Ice Monster (冰館), a shaved ice dessert shop chain, opened its shop on Yongkang Street in 1995, but has announced plans to close the shop by the end of the year, as has nearby rival King Mango (芒果皇帝).
Photo: Cheng Ming-hsiang, Taipei Times
High rents were the final straw for many retailers, resulting in the closure of some well-established businesses, said Chen Chieh-ming (陳傑鳴), director of housing research center Ubee (屋比).
With traffic down and tenants abandoning the area, monthly rents for retail spaces in the district have fallen to about NT$6,000 per ping (3.3m2) from more than NT$10,000 before the pandemic, Chen said.
They could fall even further as more retail spaces in prime locations in the area become available, he said.
Photo: Yang Hsin-hui, Taipei Times
The government should offer tax breaks and preferential water and electricity rates to retailers, and landlords should reduce rents to help business owners survive the hard times brought on by the pandemic, Liu said.
The association has planned a series of shopping events in the Yongkang shopping zone to attract customers and has collaborated with food delivery platforms to help boost business, Liu said.
The two other areas where rental rates are tumbling amid the decline in visitor numbers are Ximending (西門町) and the Shilin Night Market (士林夜市).

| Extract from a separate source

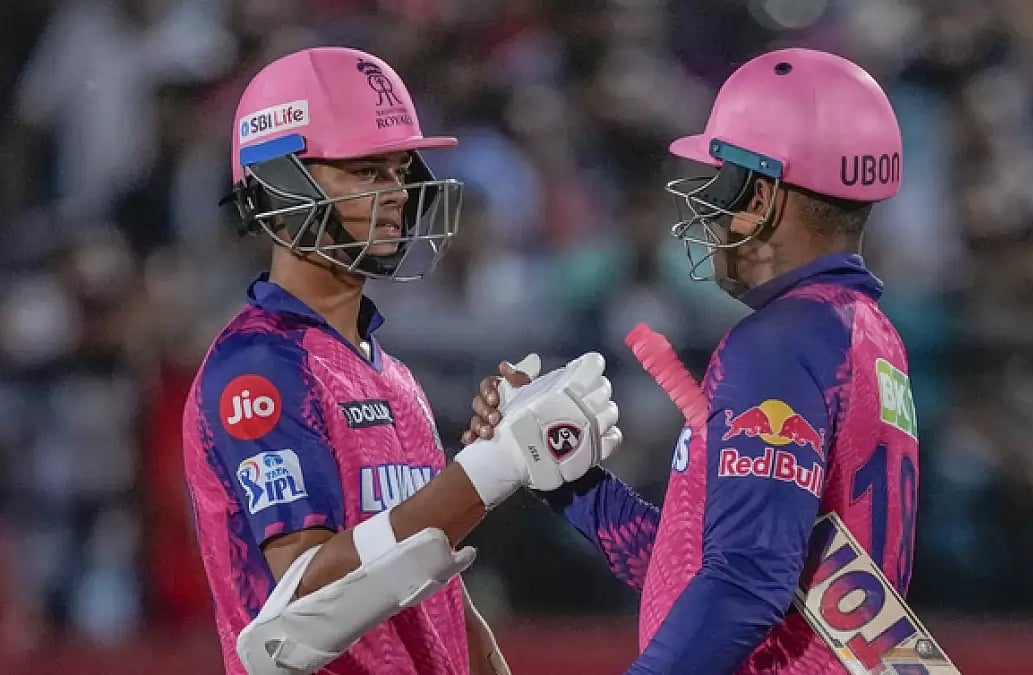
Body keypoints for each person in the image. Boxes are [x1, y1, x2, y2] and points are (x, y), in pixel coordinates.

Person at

Liu Chia-hsin (劉家鑫), chairman of the Taipei City Ximending Pedestrian Zone Development Promotion Association, said that businesses in Xinmending were hurt by the pandemic, but have gradually recovered since July, with food and beverage outlets seeing sales return to 80 to 90 percent of pre-pandemic levels.

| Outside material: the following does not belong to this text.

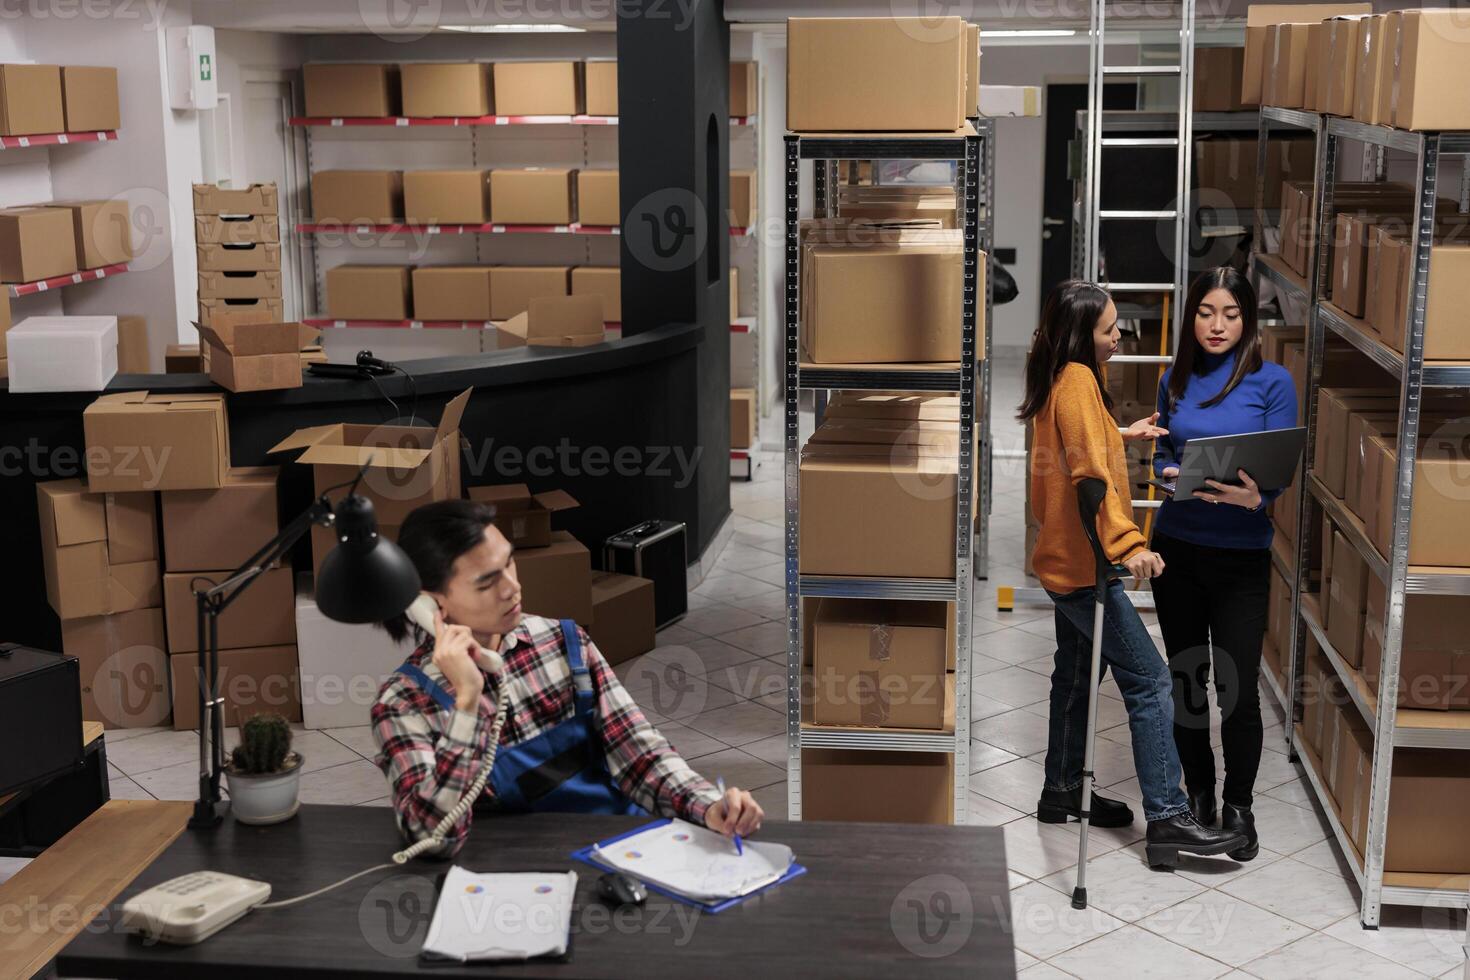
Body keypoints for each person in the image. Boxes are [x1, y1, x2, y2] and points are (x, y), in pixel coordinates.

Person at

However, rents for retail space remain depressed, having fallen by 30 to 50 percent to NT$10,000 to NT$12,000 per ping per month.
Business in the Shilin Night Market has been hurt, because about 70 percent of its pre-pandemic traffic came from overseas tourists.
However, the area has also been hurt by its reputation for overpriced goods after local media last year reported that one vendor had charged a foreign tourist more than NT$1,000 for a bag of cut fruit, Shilin Night Market Development and Promotion Association director Su Wen-shan (蘇文山) said.
That has made it hard to lure domestic consumers to make up for the fall in overseas tourists, Su said.
As a result, monthly store rents in area have fallen on average by about 20 to 30 percent, with the rent for a shop on Wenlin Road down to about NT$3,500 per ping, he said.
Su said that the crisis could offer the night market an opportunity to reposition itself to domestic consumers.
The association would work with high schools and colleges in the neighborhood on polls to identify the best vendors and publicize the lists to help give local consumers confidence about visiting the night market, he said.